French President Francois Hollande said he will cut €50bn from government spending by 2017 in a bid to bring down the deficit in his country's public finances and permanently lift the economy back to growth.

The French economy is struggling to grow despite tentative signs of a dawning recovery for the troubled eurozone currency area, of which France is a prominent member state. In the third quarter, French GDP contracted by 0.1%. Over the same period, eurozone GDP grew by 0.1%.

Unemployment is also high, clocking in at a rate of 10.9%. Hollande is pursuing labour market reforms to loosen the grip of regulations on employers in the hope that more jobs will be created.

He pledged to make France's tax regime competitive to encourage investment in jobs and growth and secure a sustainable economic recovery. As a start he promised to shave €30bn off of French firms' tax bills by no longer requiring them to fund family welfare.

"We must do everything for employment. This is my priority," Hollande told reporters at a Paris press conference.

Hollande's spending cuts will amount to 4% of French GDP and will take place between 2015 and 2017. As a whole, public spending accounts for 57% of GDP, one of the highest rates in Europe.

The country's finance ministry has a budget deficit equivalent to 4.1% of GDP, well above the 3% level agreed by the European Union under the Maastricht Treaty.

French public debt is also in breach of Maastricht standards, which dictate it must not get above 60% of GDP. It is forecast to hit 95.1% in 2014. Just servicing the debt will cost €46.7bn (£39bn, $64bn) a year.
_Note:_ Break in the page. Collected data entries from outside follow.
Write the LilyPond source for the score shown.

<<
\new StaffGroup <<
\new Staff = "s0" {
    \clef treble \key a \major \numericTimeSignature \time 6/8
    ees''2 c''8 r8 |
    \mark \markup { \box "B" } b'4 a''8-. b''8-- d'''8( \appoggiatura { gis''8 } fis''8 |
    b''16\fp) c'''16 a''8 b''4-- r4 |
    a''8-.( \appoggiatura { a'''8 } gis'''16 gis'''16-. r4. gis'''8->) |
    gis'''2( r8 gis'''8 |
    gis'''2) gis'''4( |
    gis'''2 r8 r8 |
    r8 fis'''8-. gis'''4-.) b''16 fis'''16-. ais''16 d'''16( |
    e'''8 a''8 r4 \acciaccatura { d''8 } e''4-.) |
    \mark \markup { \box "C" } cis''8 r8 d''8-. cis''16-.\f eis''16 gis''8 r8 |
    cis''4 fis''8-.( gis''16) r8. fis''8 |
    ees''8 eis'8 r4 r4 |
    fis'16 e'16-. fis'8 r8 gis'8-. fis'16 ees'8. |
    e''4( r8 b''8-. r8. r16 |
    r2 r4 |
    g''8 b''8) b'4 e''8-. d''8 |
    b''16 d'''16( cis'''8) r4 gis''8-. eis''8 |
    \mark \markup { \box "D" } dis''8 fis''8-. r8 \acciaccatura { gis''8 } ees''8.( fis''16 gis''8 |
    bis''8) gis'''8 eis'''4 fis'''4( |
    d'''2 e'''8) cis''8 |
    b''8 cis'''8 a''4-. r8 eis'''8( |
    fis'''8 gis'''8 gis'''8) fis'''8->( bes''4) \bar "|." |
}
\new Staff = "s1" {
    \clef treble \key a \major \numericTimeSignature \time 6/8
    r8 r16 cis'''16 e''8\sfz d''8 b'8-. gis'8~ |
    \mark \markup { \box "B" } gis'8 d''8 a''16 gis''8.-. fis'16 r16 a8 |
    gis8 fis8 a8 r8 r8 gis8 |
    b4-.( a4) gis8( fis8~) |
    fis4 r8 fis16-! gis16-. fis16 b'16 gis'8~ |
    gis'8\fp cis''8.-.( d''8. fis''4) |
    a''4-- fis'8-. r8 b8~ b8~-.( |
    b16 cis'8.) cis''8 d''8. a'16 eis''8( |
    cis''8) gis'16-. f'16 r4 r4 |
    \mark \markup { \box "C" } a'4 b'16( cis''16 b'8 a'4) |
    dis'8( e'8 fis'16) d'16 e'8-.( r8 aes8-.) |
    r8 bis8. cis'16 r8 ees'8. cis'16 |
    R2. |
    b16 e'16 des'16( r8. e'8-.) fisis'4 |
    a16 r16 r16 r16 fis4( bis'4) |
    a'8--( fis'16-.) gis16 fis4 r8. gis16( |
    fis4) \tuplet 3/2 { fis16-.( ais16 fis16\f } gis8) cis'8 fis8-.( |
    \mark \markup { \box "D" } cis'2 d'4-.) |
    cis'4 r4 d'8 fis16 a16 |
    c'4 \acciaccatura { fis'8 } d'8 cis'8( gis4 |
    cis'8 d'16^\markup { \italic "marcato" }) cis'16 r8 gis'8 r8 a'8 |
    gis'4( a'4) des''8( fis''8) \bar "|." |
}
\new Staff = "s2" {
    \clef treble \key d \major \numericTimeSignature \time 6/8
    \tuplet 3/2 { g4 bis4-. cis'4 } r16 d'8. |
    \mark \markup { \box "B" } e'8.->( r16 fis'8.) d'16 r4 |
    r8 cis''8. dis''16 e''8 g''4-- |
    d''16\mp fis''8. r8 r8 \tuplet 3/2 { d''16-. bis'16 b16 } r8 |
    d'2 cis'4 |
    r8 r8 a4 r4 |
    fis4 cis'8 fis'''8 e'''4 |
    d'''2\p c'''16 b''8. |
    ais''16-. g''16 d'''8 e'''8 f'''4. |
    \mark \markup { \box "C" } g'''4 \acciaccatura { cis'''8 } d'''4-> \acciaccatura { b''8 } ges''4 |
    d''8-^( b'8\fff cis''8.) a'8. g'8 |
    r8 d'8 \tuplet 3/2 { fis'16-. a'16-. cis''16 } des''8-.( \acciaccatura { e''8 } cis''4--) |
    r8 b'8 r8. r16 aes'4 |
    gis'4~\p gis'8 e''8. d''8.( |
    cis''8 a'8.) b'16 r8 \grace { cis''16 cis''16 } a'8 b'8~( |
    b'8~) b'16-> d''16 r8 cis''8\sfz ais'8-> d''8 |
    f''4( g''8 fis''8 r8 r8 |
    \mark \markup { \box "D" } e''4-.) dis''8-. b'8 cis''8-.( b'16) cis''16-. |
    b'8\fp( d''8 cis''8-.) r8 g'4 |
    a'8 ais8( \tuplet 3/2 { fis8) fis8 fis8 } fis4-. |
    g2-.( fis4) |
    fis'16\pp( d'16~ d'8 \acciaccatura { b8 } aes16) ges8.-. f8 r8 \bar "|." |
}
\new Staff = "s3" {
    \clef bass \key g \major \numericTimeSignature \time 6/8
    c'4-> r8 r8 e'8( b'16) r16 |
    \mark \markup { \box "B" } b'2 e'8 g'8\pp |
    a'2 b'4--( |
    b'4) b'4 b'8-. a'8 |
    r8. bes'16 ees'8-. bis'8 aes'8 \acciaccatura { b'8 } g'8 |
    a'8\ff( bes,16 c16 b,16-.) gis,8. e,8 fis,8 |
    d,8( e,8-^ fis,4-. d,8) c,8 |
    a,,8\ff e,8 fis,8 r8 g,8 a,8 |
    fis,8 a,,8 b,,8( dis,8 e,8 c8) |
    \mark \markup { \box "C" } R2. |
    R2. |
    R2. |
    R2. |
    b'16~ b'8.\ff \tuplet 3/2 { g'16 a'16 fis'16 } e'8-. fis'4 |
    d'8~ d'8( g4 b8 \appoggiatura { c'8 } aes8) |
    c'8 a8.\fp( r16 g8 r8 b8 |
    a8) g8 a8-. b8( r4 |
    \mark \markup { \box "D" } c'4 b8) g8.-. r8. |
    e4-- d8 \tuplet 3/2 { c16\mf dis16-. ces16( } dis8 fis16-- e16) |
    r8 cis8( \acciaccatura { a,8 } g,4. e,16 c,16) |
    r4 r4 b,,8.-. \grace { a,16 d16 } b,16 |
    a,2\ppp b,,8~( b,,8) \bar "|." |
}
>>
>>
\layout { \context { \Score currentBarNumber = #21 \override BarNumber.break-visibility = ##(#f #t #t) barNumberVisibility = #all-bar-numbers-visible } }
A stagnant French economy has left Hollande, a socialist, unpopular among the population. He was the most unpopular French president on record according to one poll by BVA, where his rating in October of 26% was the lowest in the survey's 32 year history.

In his speech, Hollande said France must restore its economic strength in order to retain its influence in Europe and beyond.

France is already slashing public budgets by €15bn in 2014 alone.